Not that you can’t score some great travel deals online, especially in light of the growth of multisite search engines such as sidestep.com and farechaser.com, which browse more than 100 sites for the lowest airfare. And yes, you might save money self-planning, but you’ll have little recourse if something goes wrong. And considering the various components of a ski vacation, there’s a lot that can go wrong-the hotel that’s not where you thought it would be, the misplaced car-rental reserrvation, the cramped condo. Indeed, organizing a ski trip is hardly a click-and-carve proposition, and what you might save in greenbacks, you’ll spend in time-and peace of mind. In fact, Bruce Rosard, president of Moguls Mountain Travel in Boulder, Colo., estimates that only 15 percent of his clients book on his site. Everyone else calls, even if they’ve browsed the online offerings. After all, the advice and service are free.
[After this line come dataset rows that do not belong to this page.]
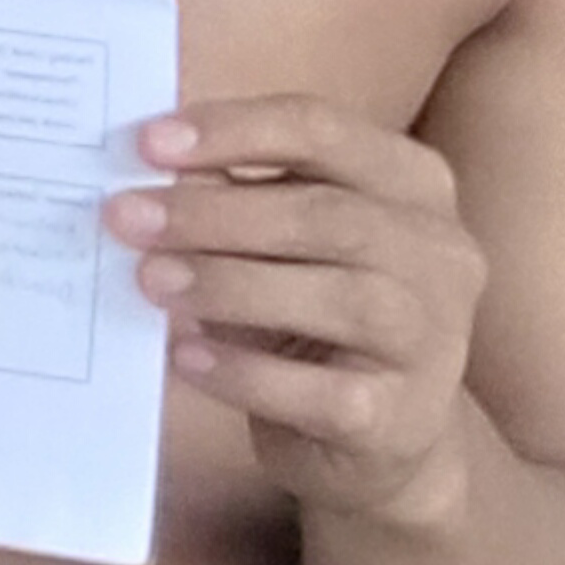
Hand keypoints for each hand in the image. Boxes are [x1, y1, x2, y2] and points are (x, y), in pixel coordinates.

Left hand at [116, 96, 490, 525]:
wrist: (379, 433)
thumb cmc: (314, 310)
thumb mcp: (281, 242)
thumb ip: (230, 194)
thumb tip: (143, 169)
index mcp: (410, 183)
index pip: (321, 131)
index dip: (232, 131)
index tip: (147, 143)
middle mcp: (440, 253)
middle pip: (325, 215)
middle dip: (214, 214)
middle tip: (125, 218)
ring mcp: (433, 338)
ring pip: (339, 298)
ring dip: (229, 284)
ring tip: (150, 280)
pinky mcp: (401, 417)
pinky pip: (320, 391)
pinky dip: (245, 371)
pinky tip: (187, 357)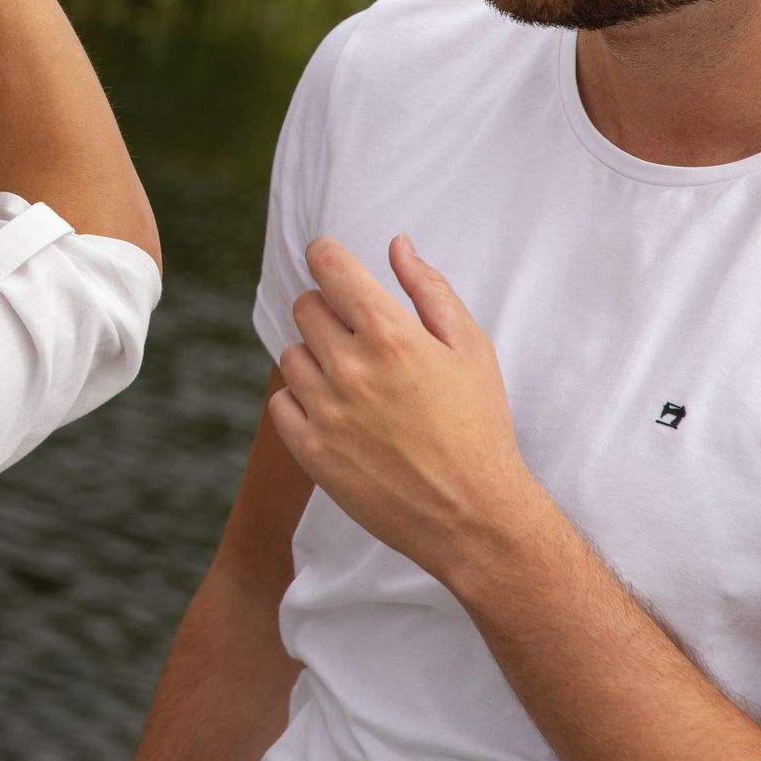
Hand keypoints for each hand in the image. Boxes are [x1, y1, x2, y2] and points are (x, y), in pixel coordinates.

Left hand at [268, 235, 548, 582]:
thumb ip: (429, 289)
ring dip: (315, 358)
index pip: (327, 266)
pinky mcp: (310, 451)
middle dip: (330, 312)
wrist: (473, 515)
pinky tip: (339, 414)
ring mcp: (326, 411)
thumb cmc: (479, 426)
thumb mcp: (471, 348)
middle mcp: (350, 368)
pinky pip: (282, 402)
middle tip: (361, 338)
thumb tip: (395, 245)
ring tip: (355, 382)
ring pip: (290, 354)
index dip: (327, 256)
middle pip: (305, 307)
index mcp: (390, 335)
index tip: (332, 263)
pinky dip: (302, 401)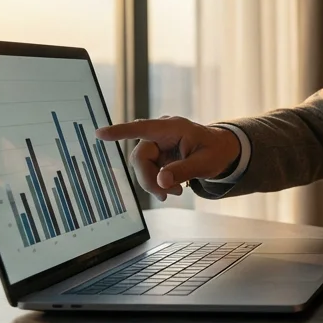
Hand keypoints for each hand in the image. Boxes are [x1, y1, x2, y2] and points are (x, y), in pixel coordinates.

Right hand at [95, 116, 240, 201]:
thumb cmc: (215, 151)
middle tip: (167, 195)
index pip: (142, 128)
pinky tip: (171, 190)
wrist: (222, 151)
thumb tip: (161, 181)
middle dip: (149, 179)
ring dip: (155, 183)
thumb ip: (183, 171)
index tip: (100, 134)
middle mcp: (160, 134)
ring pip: (142, 167)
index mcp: (172, 127)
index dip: (120, 132)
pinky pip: (149, 172)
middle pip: (140, 157)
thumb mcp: (205, 163)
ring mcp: (157, 145)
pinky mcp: (157, 156)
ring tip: (177, 192)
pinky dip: (158, 184)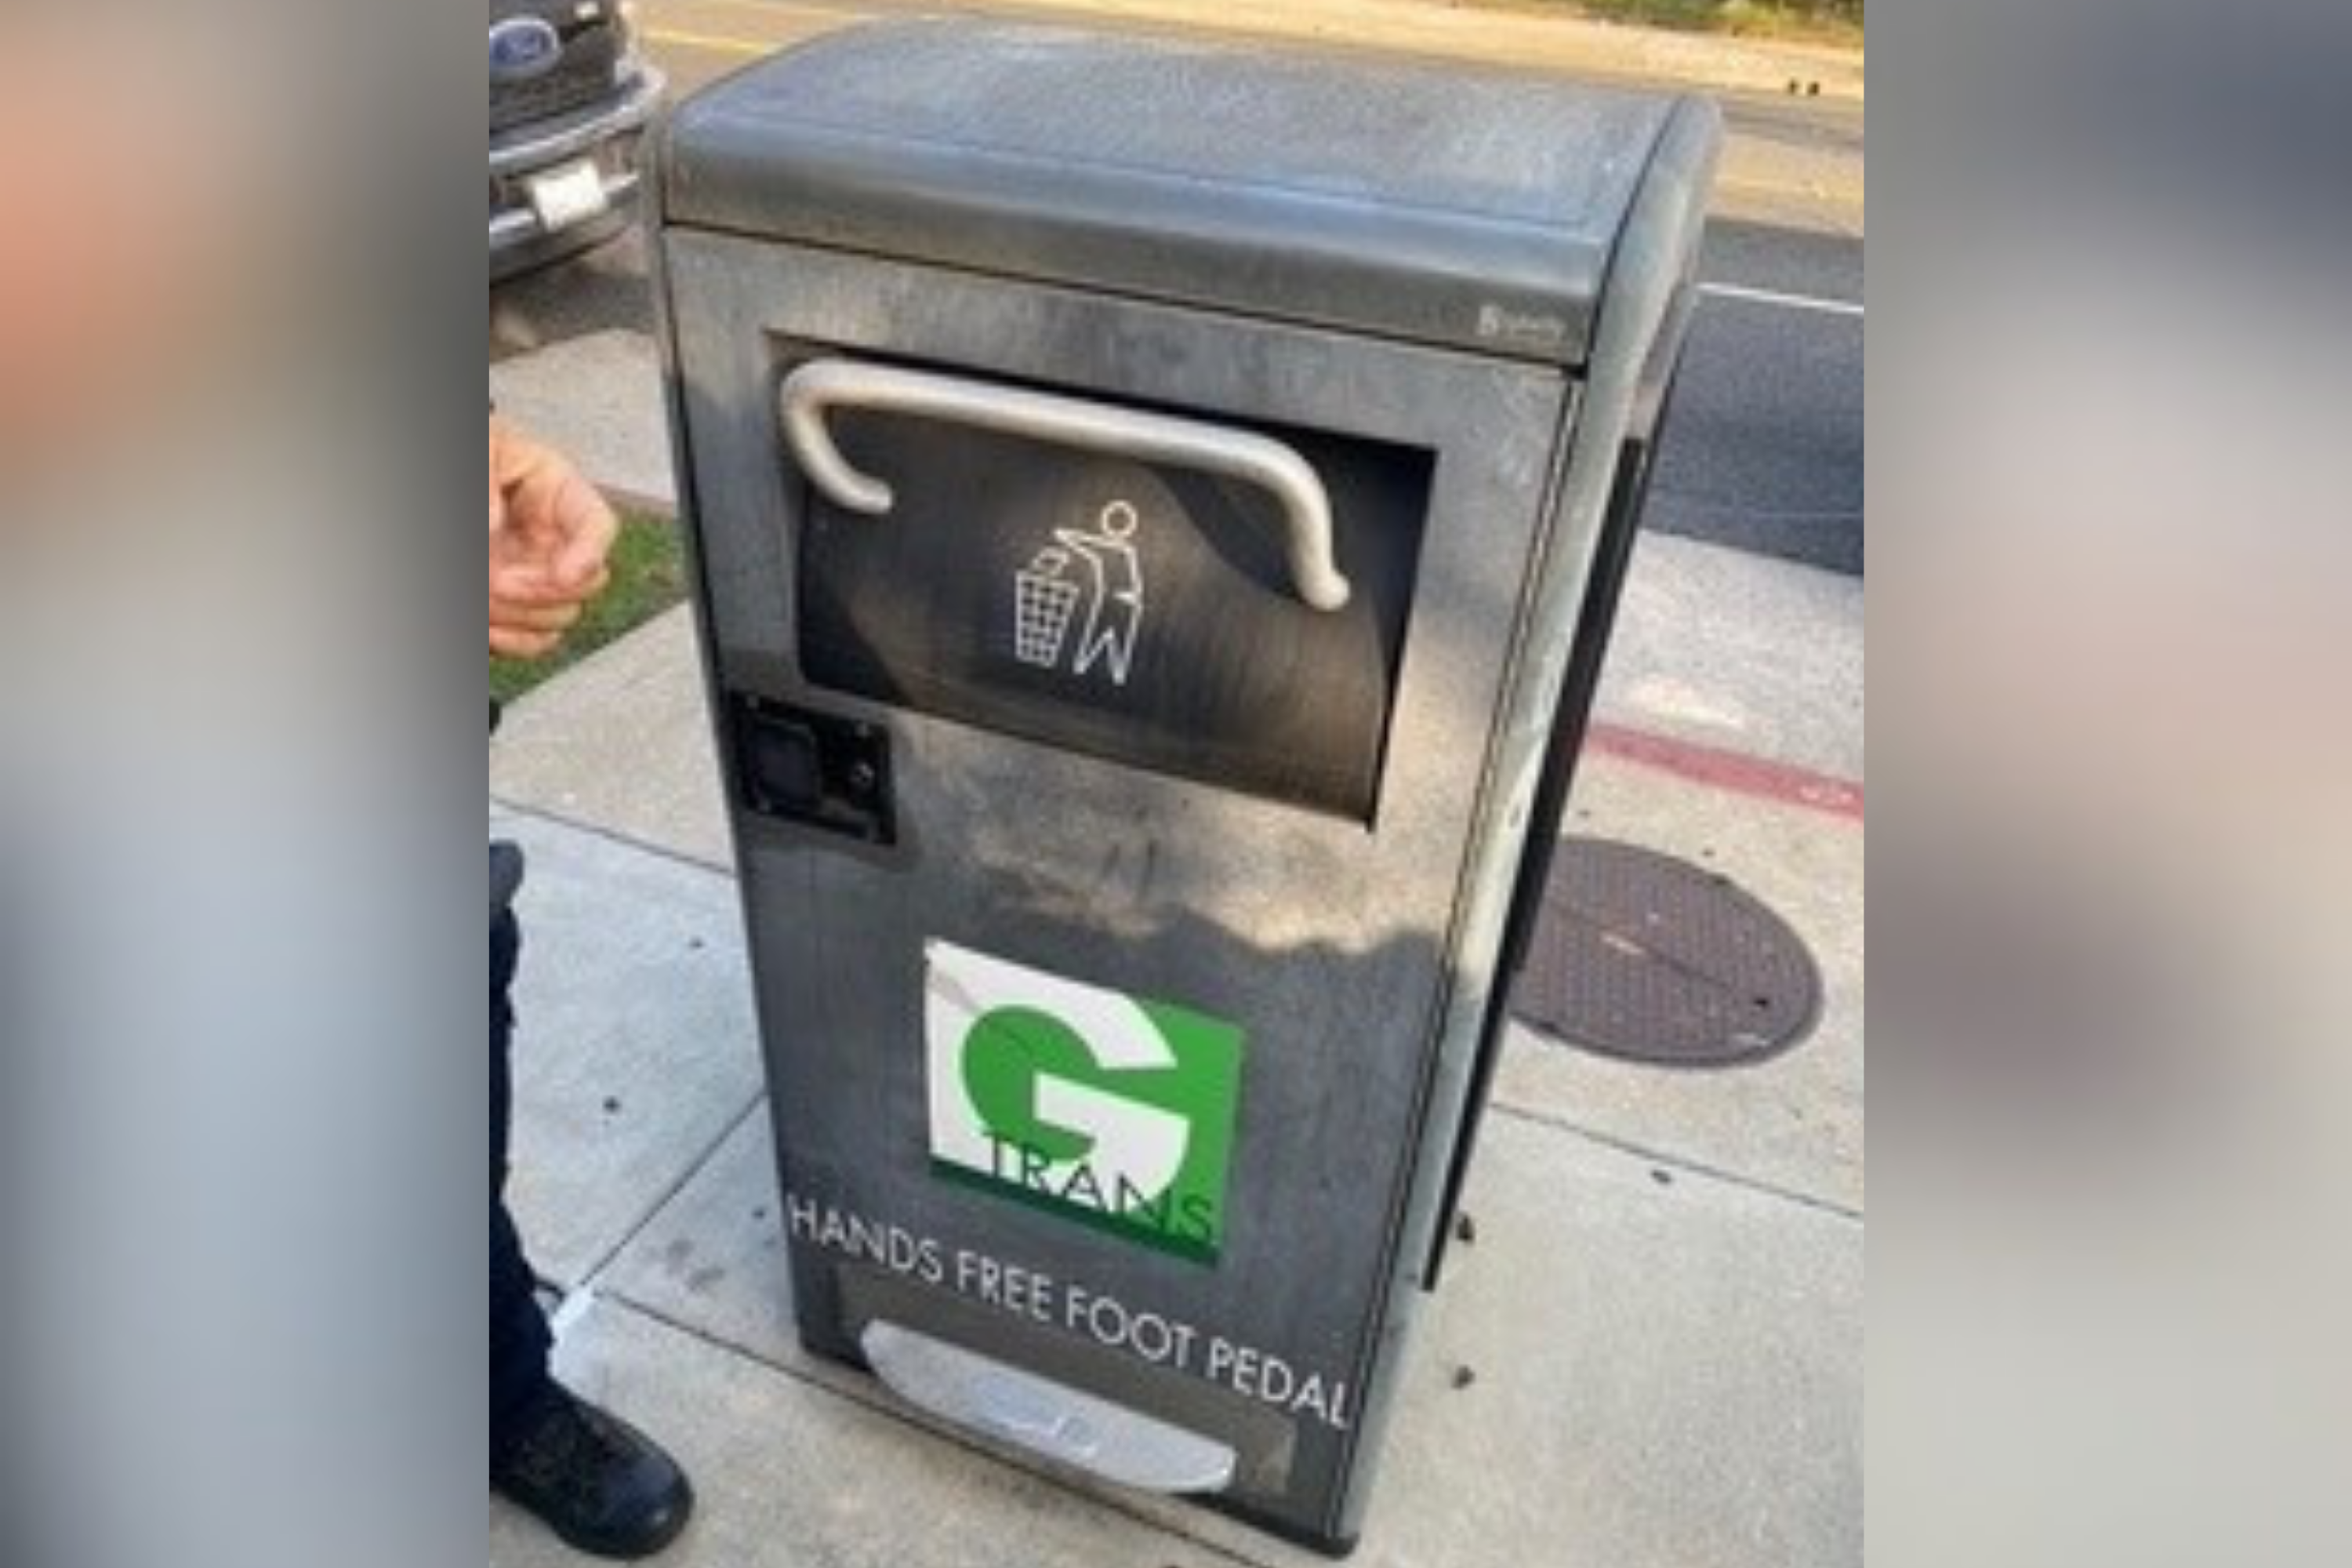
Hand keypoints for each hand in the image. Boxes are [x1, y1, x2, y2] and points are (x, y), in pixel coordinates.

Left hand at [489, 415, 617, 659]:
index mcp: (558, 492)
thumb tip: (492, 525)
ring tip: (483, 599)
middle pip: (586, 583)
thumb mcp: (485, 447)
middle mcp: (555, 538)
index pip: (598, 525)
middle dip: (543, 591)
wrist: (438, 470)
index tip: (565, 574)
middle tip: (498, 581)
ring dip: (521, 616)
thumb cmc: (481, 451)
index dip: (590, 553)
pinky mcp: (516, 602)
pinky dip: (512, 641)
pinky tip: (488, 628)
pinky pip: (532, 638)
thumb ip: (487, 482)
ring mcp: (537, 573)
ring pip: (559, 616)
Maybe you feel that trip-planning is part of the experience. Or maybe it’s merely a means to an end. Regardless, consider these ski tour-operator perks when planning your next vacation:
>Wholesale airfare. Operators have contracts with major airlines for discounted airfares, which are almost always lower than the published fares you can get from the airline itself. And these airfares are not subject to time restrictions: A wholesale plane ticket costs the same three days in advance as it does six months out. So you don’t pay a penalty for booking last minute because you’re chasing a storm in Utah.
>Lodging. Apart from price breaks and knowledge of the better hotel rooms or condo units, ski tour operators often have access to properties you’d be hard-pressed to find on your own. If there are cancellations or lodgings offered at a deep discount, they’ll know. “We work with lots of accommodations, including condos managed by property management firms,” Cygielman says. “These are privately owned condos that are put into rental pools and don’t get offered on the Internet. But we have access to them, and they can be some of the most desirable units on the slopes.”
>Europe. For first-timers heading across the pond, the question of where to go can be mind-boggling. Operators such as Ski Europe organize hundreds of vacations to Europe to resorts large and small. They have price-driven packages that defy the current weak dollar and make a ski trip to Europe as attractively priced as one to the Rockies. But more importantly, says Daniela Gugliotta, Ski Europe’s marketing manager, “Most of our staff is European, or they’ve spent a lot of time at the resorts. And when people call, they want personal recommendations. We can give that to them.”
But personal recommendations come in many forms. When Russ Gerson is pressed for time, he knows he can count on Cygielman to go the extra mile, ponying up the type of advice that’s priceless to any skier: “He always tells me where the snow is good and where it isn’t.” You won’t find that on an airline website.